_Page excerpt_
This page received its last significant update on 1/20/2020
Since then, there have been some significant changes to our strategy, direction, and focus, so statements and recommendations may be outdated and not all examples may work.
If you encounter any inaccuracies, we welcome you to help us improve this page or submit an issue.
# Create a Custom Extractor
As much as we'd like to support all the data sources out there, we'll need your help to get there. If you find a data source that Meltano doesn't support right now, it might be time to get your hands dirty.
We aim to make Meltano as thin as possible on top of the components it abstracts, so adding a new plugin should be straightforward.
If you think a new extractor is popular or useful enough for others, you can:
- Contribute it back so everyone can benefit!
- Submit a "New Extractor Request"
# How to Create an Extractor
First things first, you'll need a data source to integrate: in this example, let's say we want to create a tap to fetch data from GitLab
.
Heads-up!
If you are looking to integrate GitLab's data into your warehouse, please use the existing tap-gitlab
rather than your own.
# Create the Plugin's Package
Meltano uses Singer taps and targets to extract and load data. For more details about the Singer specification, please visit https://github.com/singer-io/getting-started
TIP
cookiecutter is a python tool to scaffold projects quickly from an existing template.
pip3 install cookiecutter
cookiecutter gh:singer-io/singer-tap-template
> project_name: tap-gitlab-custom
# Add the Plugin to Your Meltano Project (--custom)

[Data drawn from a collection]
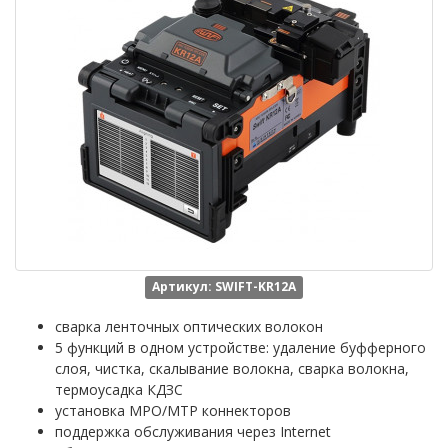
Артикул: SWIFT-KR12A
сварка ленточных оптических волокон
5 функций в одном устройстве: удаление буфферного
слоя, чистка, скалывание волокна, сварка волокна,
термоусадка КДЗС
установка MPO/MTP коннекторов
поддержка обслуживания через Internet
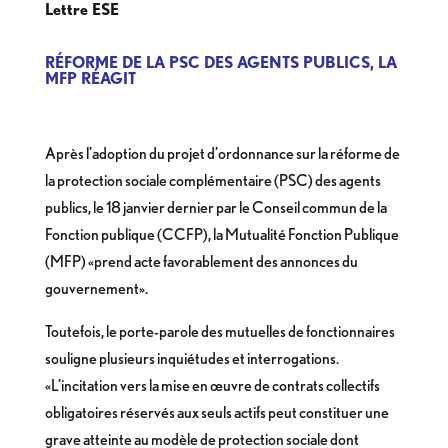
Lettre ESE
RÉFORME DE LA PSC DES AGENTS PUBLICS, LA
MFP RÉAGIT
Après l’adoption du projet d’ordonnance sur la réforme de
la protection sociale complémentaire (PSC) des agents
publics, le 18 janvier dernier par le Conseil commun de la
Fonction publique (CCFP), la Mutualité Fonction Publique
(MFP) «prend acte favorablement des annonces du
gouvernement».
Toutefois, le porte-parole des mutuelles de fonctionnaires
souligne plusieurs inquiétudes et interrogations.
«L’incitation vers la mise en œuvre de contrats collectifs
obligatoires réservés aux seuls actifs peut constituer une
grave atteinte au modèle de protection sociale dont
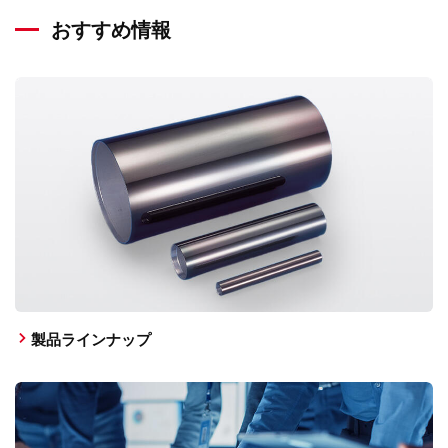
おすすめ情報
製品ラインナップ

_Required work_
Quote the part of the page on creating a custom Meltano extractor between "This page received" and "everyone can benefit!", inclusive. The records aren't needed for this.

_Solved exercise_
This page received its last significant update on 1/20/2020
Since then, there have been some significant changes to our strategy, direction, and focus, so statements and recommendations may be outdated and not all examples may work.
If you encounter any inaccuracies, we welcome you to help us improve this page or submit an issue.
# Create a Custom Extractor
As much as we'd like to support all the data sources out there, we'll need your help to get there. If you find a data source that Meltano doesn't support right now, it might be time to get your hands dirty.
We aim to make Meltano as thin as possible on top of the components it abstracts, so adding a new plugin should be straightforward.
If you think a new extractor is popular or useful enough for others, you can:
- Contribute it back so everyone can benefit!